Una vita individuale ha ottenuto il suo pieno risultato quando l’uomo se ne separa senza più nutrire il desiderio di essa e delle sue gioie, quando cioè è guarito dalla smania che inizialmente gli si era rivelata come vita; ogni altra cosa gli è indifferente e può avere un valore subordinato soltanto come causa sufficiente: trattasi dei suoi destini e delle sue azioni.
È attraverso il dolore che l’uomo viene nobilitato e infine santificato, cioè liberato dalla volontà di vita. Il timore reverenziale suscitato in noi da un grande dolore è ancora più intenso nei confronti di un defunto: ogni morte è una sorta di apoteosi o di canonizzazione, e persino la salma dell’uomo più comune suscita in noi tale timore reverenziale.

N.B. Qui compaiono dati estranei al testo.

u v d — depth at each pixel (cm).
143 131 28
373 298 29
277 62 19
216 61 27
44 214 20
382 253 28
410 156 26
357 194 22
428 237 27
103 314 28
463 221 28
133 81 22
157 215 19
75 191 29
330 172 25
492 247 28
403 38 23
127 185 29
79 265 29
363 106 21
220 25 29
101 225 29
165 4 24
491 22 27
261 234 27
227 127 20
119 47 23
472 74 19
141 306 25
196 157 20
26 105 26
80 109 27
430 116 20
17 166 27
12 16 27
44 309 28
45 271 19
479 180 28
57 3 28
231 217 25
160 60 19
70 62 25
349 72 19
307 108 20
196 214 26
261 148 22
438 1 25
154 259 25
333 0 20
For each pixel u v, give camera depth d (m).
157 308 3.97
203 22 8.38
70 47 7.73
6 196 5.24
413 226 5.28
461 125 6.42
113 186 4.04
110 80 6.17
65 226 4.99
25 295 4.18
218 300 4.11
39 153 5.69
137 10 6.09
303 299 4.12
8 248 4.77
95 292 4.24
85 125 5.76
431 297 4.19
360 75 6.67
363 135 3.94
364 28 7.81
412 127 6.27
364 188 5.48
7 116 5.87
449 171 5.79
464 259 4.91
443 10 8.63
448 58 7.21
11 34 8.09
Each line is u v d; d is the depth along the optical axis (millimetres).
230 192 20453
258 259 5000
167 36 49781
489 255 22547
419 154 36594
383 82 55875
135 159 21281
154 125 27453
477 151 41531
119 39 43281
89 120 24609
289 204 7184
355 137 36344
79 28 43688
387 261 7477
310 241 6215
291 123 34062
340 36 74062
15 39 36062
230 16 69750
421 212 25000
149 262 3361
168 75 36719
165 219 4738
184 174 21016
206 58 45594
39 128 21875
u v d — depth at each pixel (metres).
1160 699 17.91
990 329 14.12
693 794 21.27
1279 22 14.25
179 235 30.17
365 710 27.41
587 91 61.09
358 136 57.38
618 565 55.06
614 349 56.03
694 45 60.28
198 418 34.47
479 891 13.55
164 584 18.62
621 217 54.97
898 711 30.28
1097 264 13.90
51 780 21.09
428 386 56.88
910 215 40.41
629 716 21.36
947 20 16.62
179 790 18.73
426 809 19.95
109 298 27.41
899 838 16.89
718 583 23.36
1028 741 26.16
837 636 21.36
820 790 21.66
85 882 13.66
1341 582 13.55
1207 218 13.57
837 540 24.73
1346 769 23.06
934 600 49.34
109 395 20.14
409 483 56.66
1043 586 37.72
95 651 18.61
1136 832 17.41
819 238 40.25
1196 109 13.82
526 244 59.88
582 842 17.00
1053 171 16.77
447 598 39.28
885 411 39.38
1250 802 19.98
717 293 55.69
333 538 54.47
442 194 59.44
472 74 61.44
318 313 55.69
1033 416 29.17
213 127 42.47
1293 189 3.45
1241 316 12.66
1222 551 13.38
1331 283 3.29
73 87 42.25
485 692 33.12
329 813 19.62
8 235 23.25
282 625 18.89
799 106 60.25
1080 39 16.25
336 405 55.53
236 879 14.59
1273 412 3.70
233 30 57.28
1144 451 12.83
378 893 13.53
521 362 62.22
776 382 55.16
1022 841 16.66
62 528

Occorre dunque considerare la morte come il principale scopo morale della vita, e in tale attimo si ottiene di più che in tutti gli anni che si sono vissuti e che ne sono stati solo la preparazione e il praeludium. La morte è il résumé della vita, la sua somma complessiva, che in un’unica proposizione esprime tutto ciò che la vita ha insegnato volta per volta e a piccoli passi: la volontà di vita, cioè tutta la tensione di cui la vita è l’apparenza, è vana, futile e contraddittoria, e da essa ci si redime soltanto tornandone indietro. Perciò il Socrate platonico definì la filosofia “preparazione alla morte”.